+++ Document source +++

Contre la démolition des HLM par l’ANRU;Moratoire sur les projets contestés en cours.

Le 7 février 2024, des habitants de logements sociaux sont venus de toute la France devant l’Agence nationale pour la rénovation urbaine. Une centaine de personnes issues de nombreuses villes ont réclamé la réhabilitation de leur immeuble plutôt que la destruction, et demandé un moratoire sur les projets contestés en cours. Une délégation a été reçue par la directrice de l’Anru (agence nationale de rénovation urbaine), Anne-Claire Mialot, malgré ses réticences.

Depuis Toulouse, Grenoble, Marseille, Lille, Roubaix, Amiens, les Francs-Moisins à Aubervilliers… une cinquantaine de collectifs d’habitants de quartiers populaires et d’associations ont organisé, ce mercredi 7 février, une action devant le siège ultramoderne de l’Anru, pour protester contre la démolition de leurs quartiers et demander un moratoire sur les projets contestés en cours.

L’agence, qui célèbre son vingtième anniversaire cette année, est pointée du doigt pour ses vastes projets de renouvellement urbain qui sentent la gentrification, et notamment sa politique de destruction de logements sociaux.

De nombreux architectes se sont joints à la contestation. Les associations de défense des locataires, la CNL (confédération Nationale du Logement, le DAL (Droit aux logements, l’APPUI… ont organisé cette initiative. Depuis des décennies, les locataires des cités HLM, en but à des projets de destructions de leurs habitats, de leurs quartiers, affrontaient seuls les mairies, les promoteurs et l’ANRU. Ce regroupement est une première engageante dans le combat nécessaire pour sauvegarder l’habitat populaire. Alors que deux millions de locataires, éligibles aux HLM, attendent un logement digne et abordable, l’État, par l’intermédiaire de l’ANRU les détruit, ceux-ci au lieu de privilégier leurs réhabilitations.

Par exemple à la Planoise à Besançon où se trouvent 6 000 logements sociaux. « Environ 1 200 vont être démolis » et pourtant « Les logements sont plutôt en bon état. Mais cela ne suffit pas pour la municipalité qui considère qu’il y a trop de pauvres. Elle veut faire de la place pour reconstruire des logements destinés à des ménages plus aisés. Sous couvert de mixité sociale, on rejette les plus précaires qui vivent là depuis des années. »

La politique de L’ANRU consiste à virer les pauvres toujours plus loin du centre-ville.

À Vaulx-en-Velin, près de Lyon, plus de 1 600 logements ont été détruits. « Ce qui est reconstruit, c’est du privé, pas des logements sociaux », « L’Anru mène sans distinction une politique publique de la gentrification » sans « Une vraie concertation avec les habitants, la préservation des espaces verts et le respect des personnes qui habitent dans des logements sociaux depuis parfois des décennies. »

Le collectif lillois De L’Air déplie une banderole qui dénonce la destruction de 150 logements sur les 320 que compte l’immeuble des Aviateurs, dans le quartier des Bois-Blancs. Soit environ 300 familles. « Les gens sont là depuis des années, ils sont investis localement… C’est un vrai gâchis ».

+++

Citez fidèlement le passage de l'article sur la démolition des HLM situé entre « Contre la démolition des » et « malgré ses réticences. », ces deux extraits compris.

+++ Enregistrements fournis +++

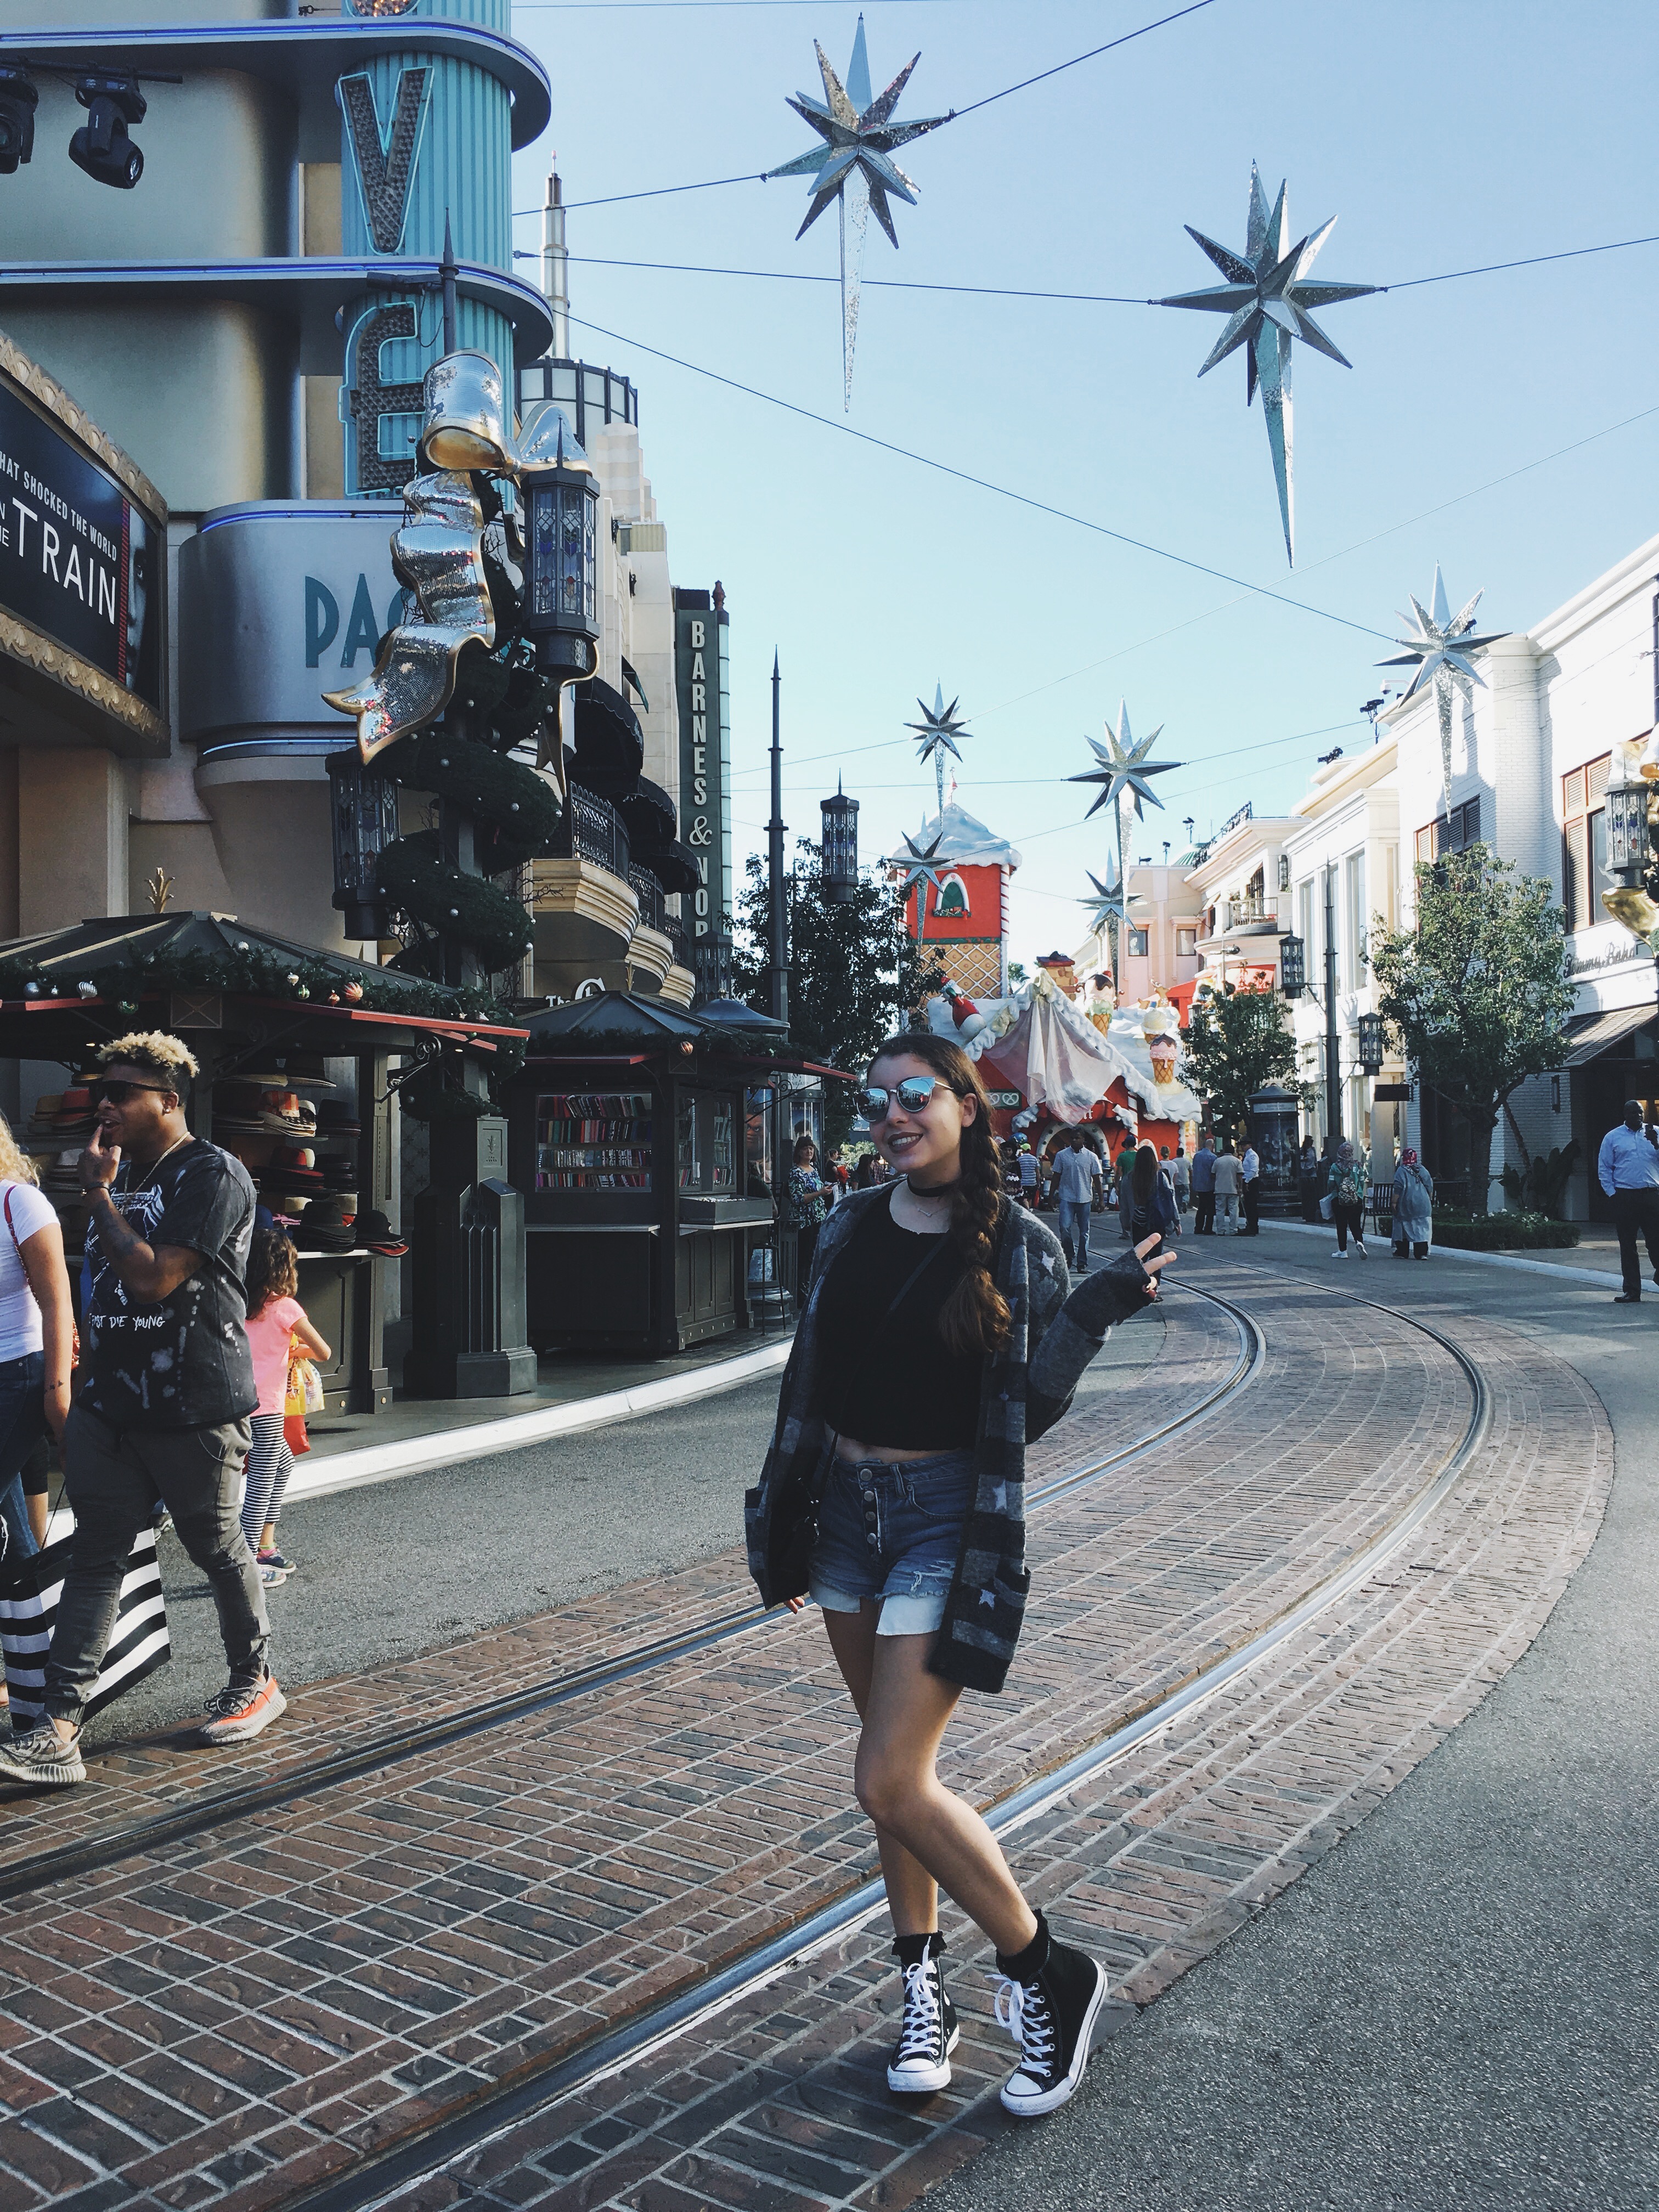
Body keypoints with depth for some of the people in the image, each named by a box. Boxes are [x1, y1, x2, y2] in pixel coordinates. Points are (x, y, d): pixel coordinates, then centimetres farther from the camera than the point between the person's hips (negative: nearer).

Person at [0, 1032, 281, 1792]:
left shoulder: (213, 1176, -12)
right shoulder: (121, 1172, 15)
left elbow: (153, 1277, -22)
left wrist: (99, 1196, -12)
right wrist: (85, 1386, 21)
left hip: (194, 1409, -7)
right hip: (111, 1405, 7)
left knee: (217, 1547, 8)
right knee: (93, 1557, 3)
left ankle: (256, 1684, 27)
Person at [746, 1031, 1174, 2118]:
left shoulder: (1020, 1246, -9)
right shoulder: (851, 1230, 3)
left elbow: (1027, 1412, -9)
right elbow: (808, 1378, 11)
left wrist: (1090, 1315, -24)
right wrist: (782, 1520, 14)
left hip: (951, 1517, -5)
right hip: (848, 1506, 5)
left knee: (891, 1781, -11)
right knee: (899, 1770, 15)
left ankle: (1047, 1974, 10)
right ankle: (924, 1984, 33)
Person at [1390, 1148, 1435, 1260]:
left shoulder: (1402, 1171, -8)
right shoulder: (1423, 1170, 6)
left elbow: (1398, 1188, -13)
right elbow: (1430, 1186, 9)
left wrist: (1394, 1202, -7)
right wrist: (1430, 1200, 20)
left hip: (1406, 1204, -3)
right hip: (1422, 1204, 3)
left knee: (1403, 1228, 8)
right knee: (1422, 1229, 3)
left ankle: (1402, 1252, 11)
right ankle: (1422, 1253, -3)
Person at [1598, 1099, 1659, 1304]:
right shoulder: (1613, 1137, 9)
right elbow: (1604, 1169, 8)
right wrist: (1612, 1193, -2)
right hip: (1625, 1197, 0)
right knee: (1627, 1245, 3)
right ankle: (1632, 1291, 8)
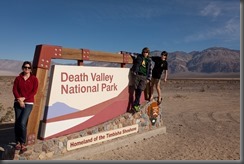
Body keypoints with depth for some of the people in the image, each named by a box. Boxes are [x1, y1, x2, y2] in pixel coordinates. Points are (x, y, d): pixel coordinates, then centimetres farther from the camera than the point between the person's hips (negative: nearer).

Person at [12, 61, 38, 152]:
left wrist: (24, 98, -13)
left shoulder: (34, 79, 2)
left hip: (28, 103, -3)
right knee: (17, 122, 2)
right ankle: (18, 142, 16)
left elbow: (34, 91, -5)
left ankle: (23, 143, 2)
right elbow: (14, 90, 1)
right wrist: (19, 100, -12)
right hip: (18, 103, 3)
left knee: (22, 122, -13)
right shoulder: (18, 78, 9)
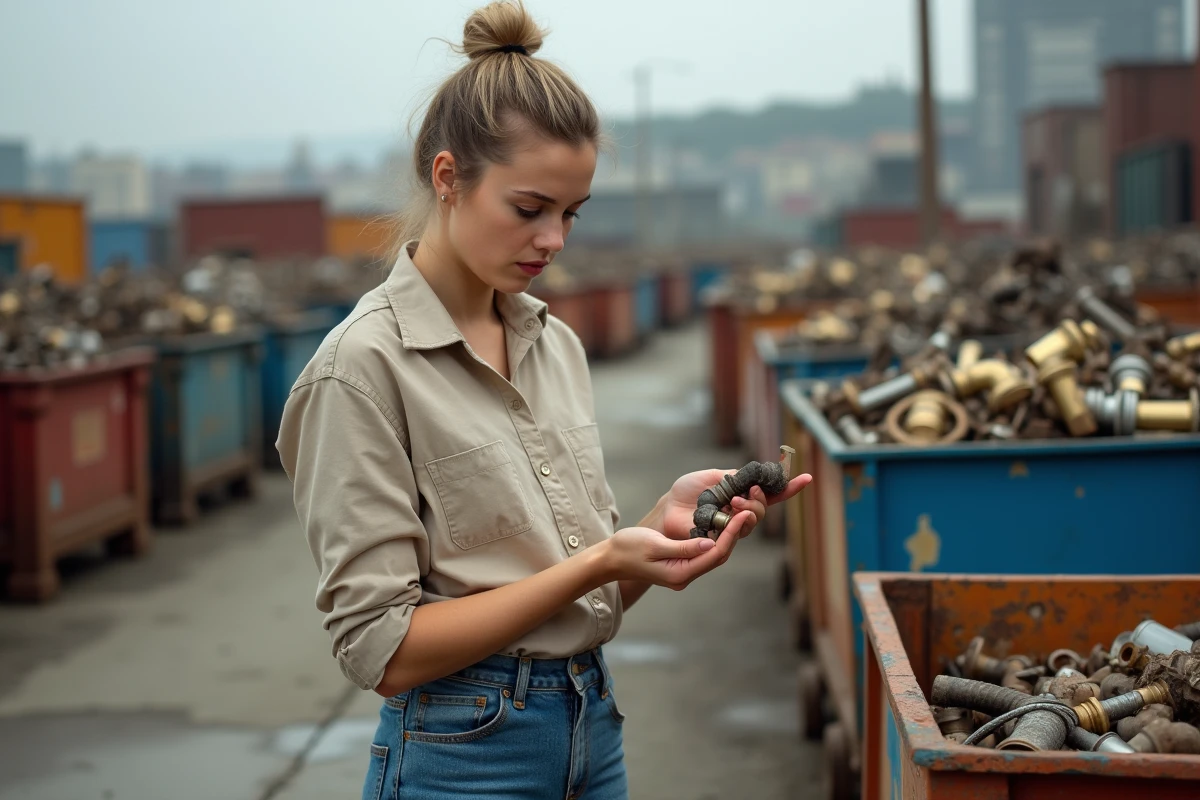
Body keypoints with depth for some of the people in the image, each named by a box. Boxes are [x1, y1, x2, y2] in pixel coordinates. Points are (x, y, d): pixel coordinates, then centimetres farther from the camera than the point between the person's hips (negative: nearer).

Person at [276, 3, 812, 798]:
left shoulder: (557, 345, 5)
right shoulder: (365, 365, -15)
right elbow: (384, 649, -17)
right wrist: (598, 562, -22)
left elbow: (595, 592, 9)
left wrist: (662, 520, -10)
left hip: (596, 731, 6)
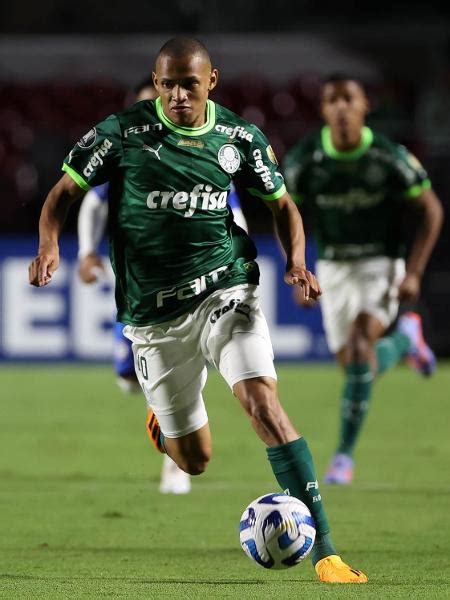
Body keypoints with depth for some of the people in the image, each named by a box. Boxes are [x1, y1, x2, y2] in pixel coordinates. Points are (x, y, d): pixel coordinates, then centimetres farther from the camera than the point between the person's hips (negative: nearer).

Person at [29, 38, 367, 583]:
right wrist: (49, 245, -17)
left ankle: (323, 550, -25)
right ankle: (162, 426, 48)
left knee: (262, 401, -24)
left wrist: (296, 262, -5)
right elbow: (65, 192, 3)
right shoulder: (122, 133, -6)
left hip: (225, 290, 0)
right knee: (195, 461, 6)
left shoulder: (240, 139, -1)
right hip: (154, 313, 0)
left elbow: (281, 205, 13)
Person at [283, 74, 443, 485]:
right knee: (353, 365, 6)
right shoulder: (303, 160, -12)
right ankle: (405, 339, 43)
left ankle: (345, 453, -19)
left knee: (361, 345, -25)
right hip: (333, 267, 3)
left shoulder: (391, 158, -17)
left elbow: (431, 210, -5)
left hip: (381, 264, -3)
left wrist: (414, 273, -12)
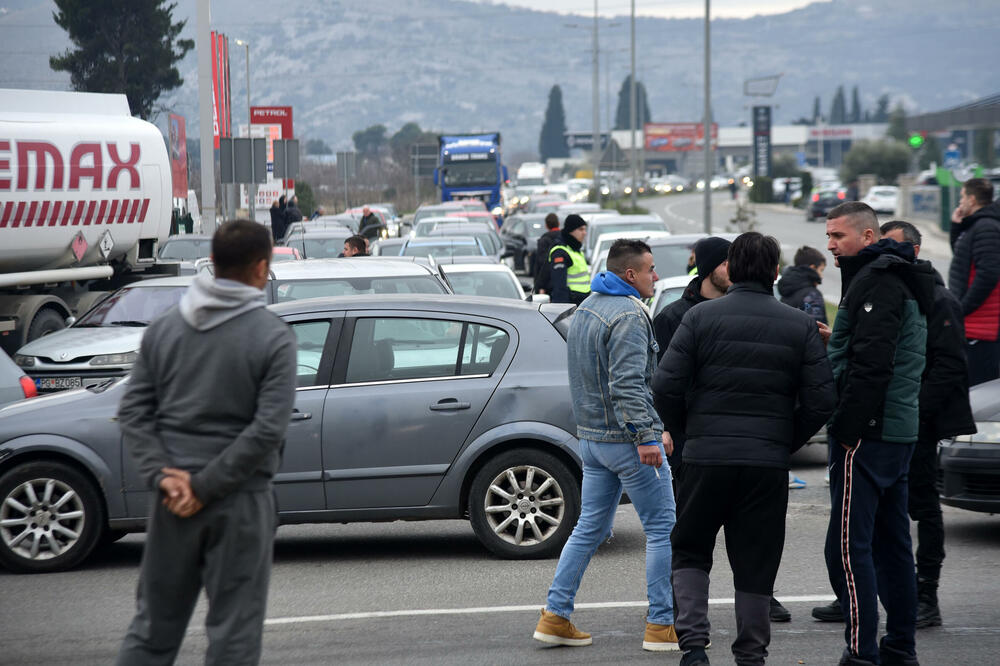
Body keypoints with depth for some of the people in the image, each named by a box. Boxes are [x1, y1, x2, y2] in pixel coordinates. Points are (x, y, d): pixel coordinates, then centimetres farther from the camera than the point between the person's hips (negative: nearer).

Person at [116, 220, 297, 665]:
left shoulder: (164, 328, 4)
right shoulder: (273, 337, -9)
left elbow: (133, 413, 1)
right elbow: (267, 428, -17)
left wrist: (164, 476, -6)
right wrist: (205, 486, -14)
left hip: (173, 501, 4)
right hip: (241, 502, -4)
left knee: (153, 628, 13)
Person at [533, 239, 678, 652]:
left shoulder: (586, 308, 14)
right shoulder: (629, 316, -17)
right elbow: (627, 384, -25)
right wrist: (644, 436, -28)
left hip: (592, 436, 9)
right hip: (625, 438, -9)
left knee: (589, 528, 13)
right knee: (662, 529, -1)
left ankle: (555, 617, 12)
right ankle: (662, 625, 0)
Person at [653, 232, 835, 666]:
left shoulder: (701, 317, -2)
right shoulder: (800, 326, 3)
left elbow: (666, 385, -7)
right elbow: (822, 400, -1)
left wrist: (678, 430, 10)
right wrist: (787, 442, 12)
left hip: (707, 455, -1)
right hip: (768, 462, 1)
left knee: (689, 552, 14)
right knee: (755, 564, 9)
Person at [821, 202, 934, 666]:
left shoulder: (876, 282, -13)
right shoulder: (902, 281, 20)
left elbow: (871, 365, -21)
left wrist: (846, 427, -19)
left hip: (867, 434, -11)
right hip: (900, 431, 11)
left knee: (848, 546, -12)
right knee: (891, 542, 15)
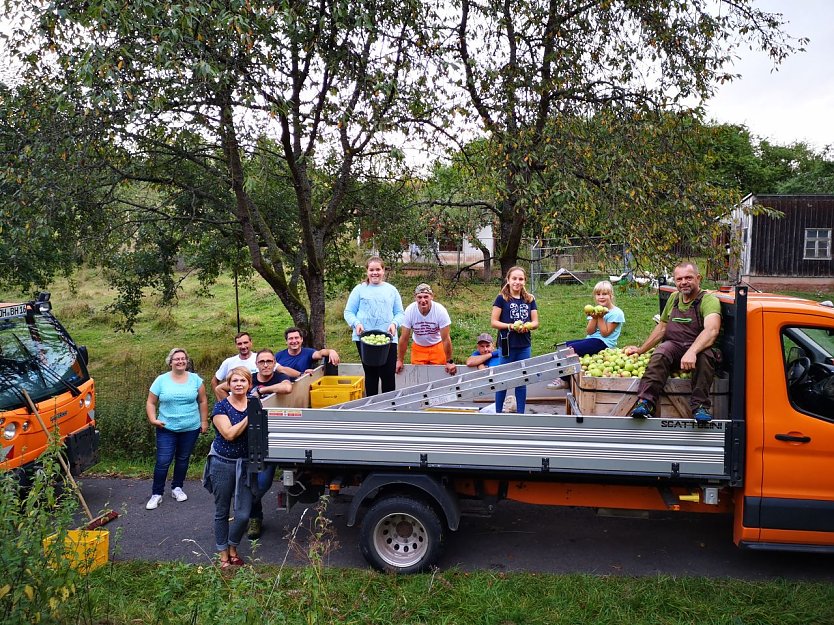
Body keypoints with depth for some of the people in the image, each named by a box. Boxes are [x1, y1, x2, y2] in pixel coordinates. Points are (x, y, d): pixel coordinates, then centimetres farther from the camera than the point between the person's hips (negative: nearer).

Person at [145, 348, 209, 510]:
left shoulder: (195, 379, 1)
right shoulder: (161, 380, -2)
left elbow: (203, 401, 7)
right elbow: (151, 403, 3)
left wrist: (204, 421, 4)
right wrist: (153, 419, -10)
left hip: (191, 429, 2)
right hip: (167, 429, -1)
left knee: (183, 460, 13)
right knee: (163, 462, -4)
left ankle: (177, 488, 30)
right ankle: (156, 494, 8)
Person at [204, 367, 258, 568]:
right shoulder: (221, 406, -7)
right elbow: (229, 434, -18)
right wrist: (249, 416, -20)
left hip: (246, 465, 2)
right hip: (223, 464, -2)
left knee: (243, 515, -1)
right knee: (222, 512, 11)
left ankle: (233, 549, 27)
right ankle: (223, 555, 27)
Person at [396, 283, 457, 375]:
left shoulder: (440, 310, -25)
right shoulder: (410, 311, -21)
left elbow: (446, 339, -18)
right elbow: (404, 338, -12)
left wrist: (449, 361, -13)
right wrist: (399, 360, -7)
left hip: (437, 346, -1)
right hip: (418, 347, 1)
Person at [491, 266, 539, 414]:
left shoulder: (530, 299, 7)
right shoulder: (502, 298, -3)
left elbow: (535, 322, 8)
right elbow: (494, 322, -6)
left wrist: (527, 326, -13)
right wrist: (510, 326, -19)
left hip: (524, 346, 3)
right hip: (507, 345, -3)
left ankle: (521, 413, 21)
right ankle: (498, 412, 15)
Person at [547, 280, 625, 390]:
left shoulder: (616, 313, -6)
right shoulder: (596, 311, 15)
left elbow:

+++

**Solution ci-dessous:**
Contre la démolition des HLM par l’ANRU;Moratoire sur les projets contestés en cours.

Le 7 février 2024, des habitants de logements sociaux sont venus de toute la France devant l’Agence nationale pour la rénovation urbaine. Une centaine de personnes issues de nombreuses villes ont réclamé la réhabilitation de leur immeuble plutôt que la destruction, et demandé un moratoire sur les projets contestés en cours. Une délégation a été reçue par la directrice de l’Anru (agence nationale de rénovation urbaine), Anne-Claire Mialot, malgré ses réticences.